Summary: Sequence tools for vision

A lot of vision tasks are sequence-flavoured: captions are sequences of words, videos are sequences of frames, and the Vision Transformer (ViT) treats an image itself as a sequence of patches. The two sequence-processing tools the field uses are recurrence (RNNs and their cousins; one step at a time, hidden state carried forward) and attention (compare every position to every other in parallel, weight by compatibility). This lesson covers both at the level needed for vision applications and routes to sister tracks for the deep architectural mechanics. The unifying point is that when the data or the answer is a sequence, the vision system needs a way to relate positions across it, and these are the two ways.

Core ideas

Three places sequences enter vision. Output is a sequence (image captioning produces words); input is a sequence (video understanding processes frames); the image itself can be a sequence (ViT splits it into a grid of patches, treats them as tokens).
Recurrence (RNN). h_t = f(W · x_t + U · h_{t-1} + b). Read one element at a time, carry a hidden state forward; output per step is read off the hidden state. Vision uses: CNN-plus-RNN image captioning (CNN encodes; RNN decodes word by word) and CNN-plus-RNN video understanding (per-frame CNN features feeding an RNN over time). Limits: sequential (no parallelism), weak at long-range dependencies (LSTM/GRU gating helps but does not fully solve it).
Attention. Attention(Q, K, V) = softmax( Q · K^T / sqrt(d_k) ) · V. Compatibility scores → scaled → softmax → weighted average of values. Two lifts vs RNNs: parallelism (no sequential dependency) and long-range (every output position attends directly to every input). Both lifts from the same change: replace “step through with a hidden state” with “weighted average over all positions, weights from compatibility.”
Vision Transformer (ViT). Replaces convolution with attention. Cut image into 16x16 patches, embed each as a vector, treat as a sequence (with position embeddings), run a transformer encoder, read off a class-token representation, linear classifier on top. Matches or beats ResNet at scale; unified vision and language architecturally (the same transformer block handles both).
Sister-track routing.
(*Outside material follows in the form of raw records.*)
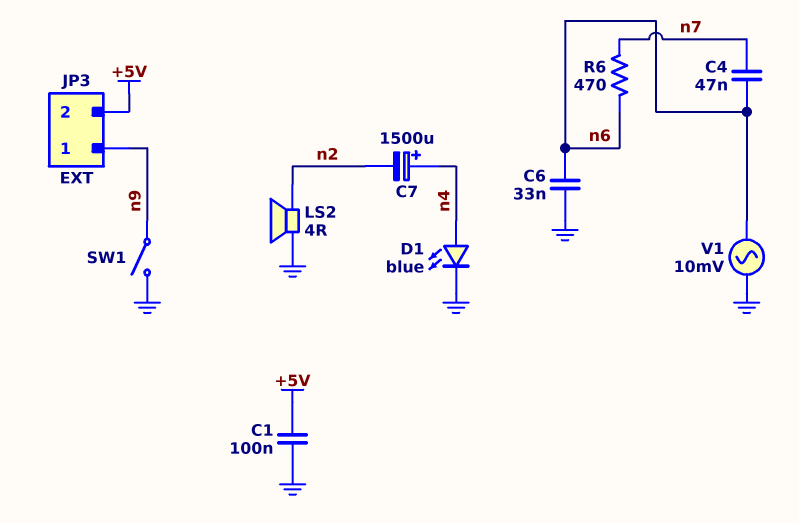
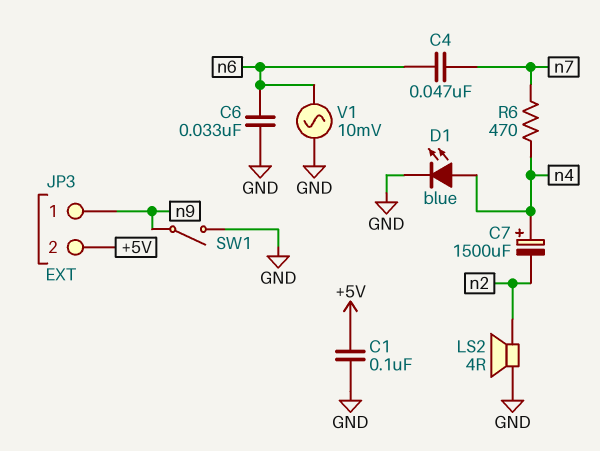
R6: 470 (n6, n7) -> 470 (n4, n7)

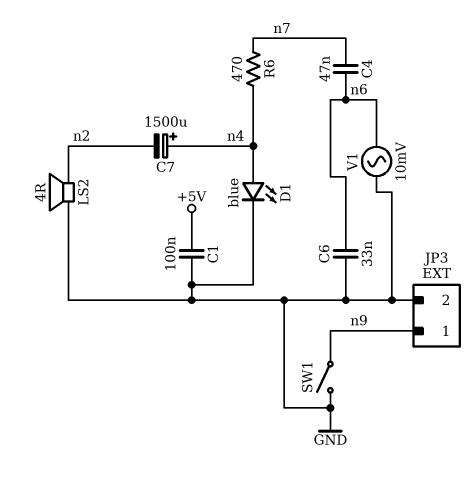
JP3 pin 2: +5V -> GND

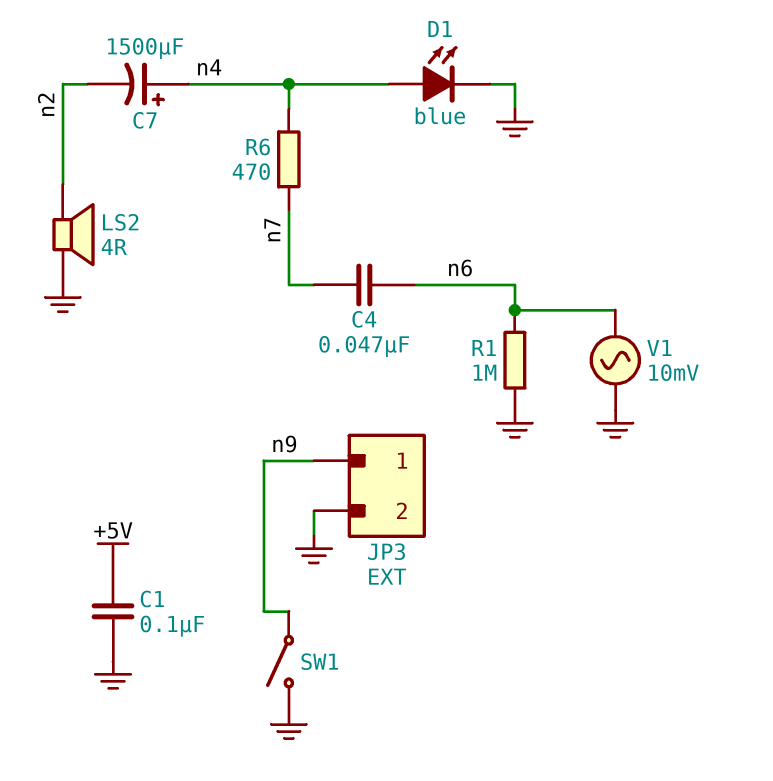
C6: 33nF (GND, n6) -> none
R1: none -> 1M (GND, n6)

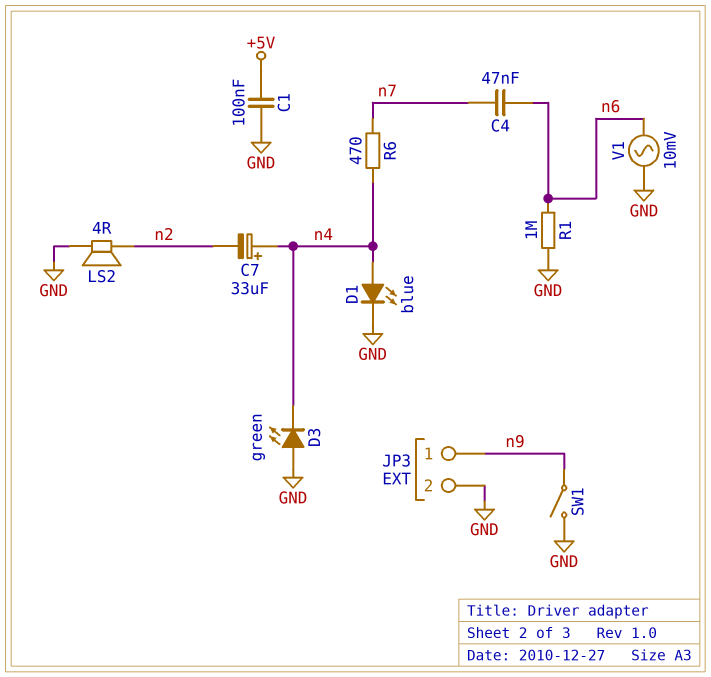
C7: 1500uF (plus n4, minus n2) -> 33uF (plus n4, minus n2)
D3: none -> LED green (A GND, K n4)

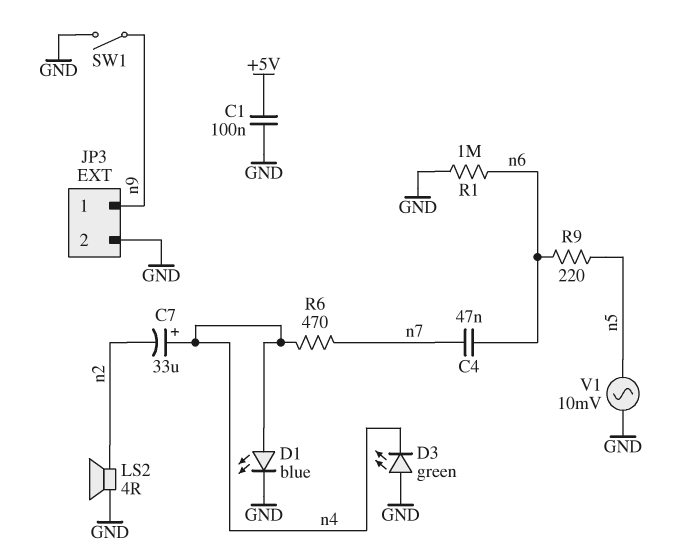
R9: none -> 220 (n5, n6)
V1: AC 10mV (GND, n6) -> AC 10mV (GND, n5)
This lesson stays at the applied-to-vision level by design. Recurrence depth: Track 12 lesson 2 (Why sequences need memory). Attention + full transformer: Track 5’s multi-lesson attention sequence; the upcoming Track 14 (practical transformers) covers it end to end. Training loop unchanged: T16 L3 loss + L4 backprop, regardless of architecture.

What changes for you

Three things you read about modern AI are this lesson in disguise. When a captioning model “looks at” different parts of an image as it writes a caption, you are seeing attention over image regions (lighting up the cat when generating “cat”). When a video model “understands” that someone is catching a ball rather than throwing it, the temporal sequence model on top of per-frame features is what enables that. When a paper or product announcement says “ViT-Large,” “Swin Transformer,” or “DINOv2,” the underlying architecture is the vision-transformer pattern. The architectural unification ViT enabled also explains a lot of multimodal-model headlines: a system that “understands images and text together” usually does so by encoding each modality into the same kind of token stream (patches for images, sub-words for text), running a transformer over the combined stream, and reading off the answer. The same building block does both jobs, which was not architecturally possible before attention.

Sequences enter vision in three places (output, input, internal); recurrence handles them one-at-a-time and attention handles them in-parallel; the vision-transformer’s bet that attention alone can replace convolution has paid off at scale.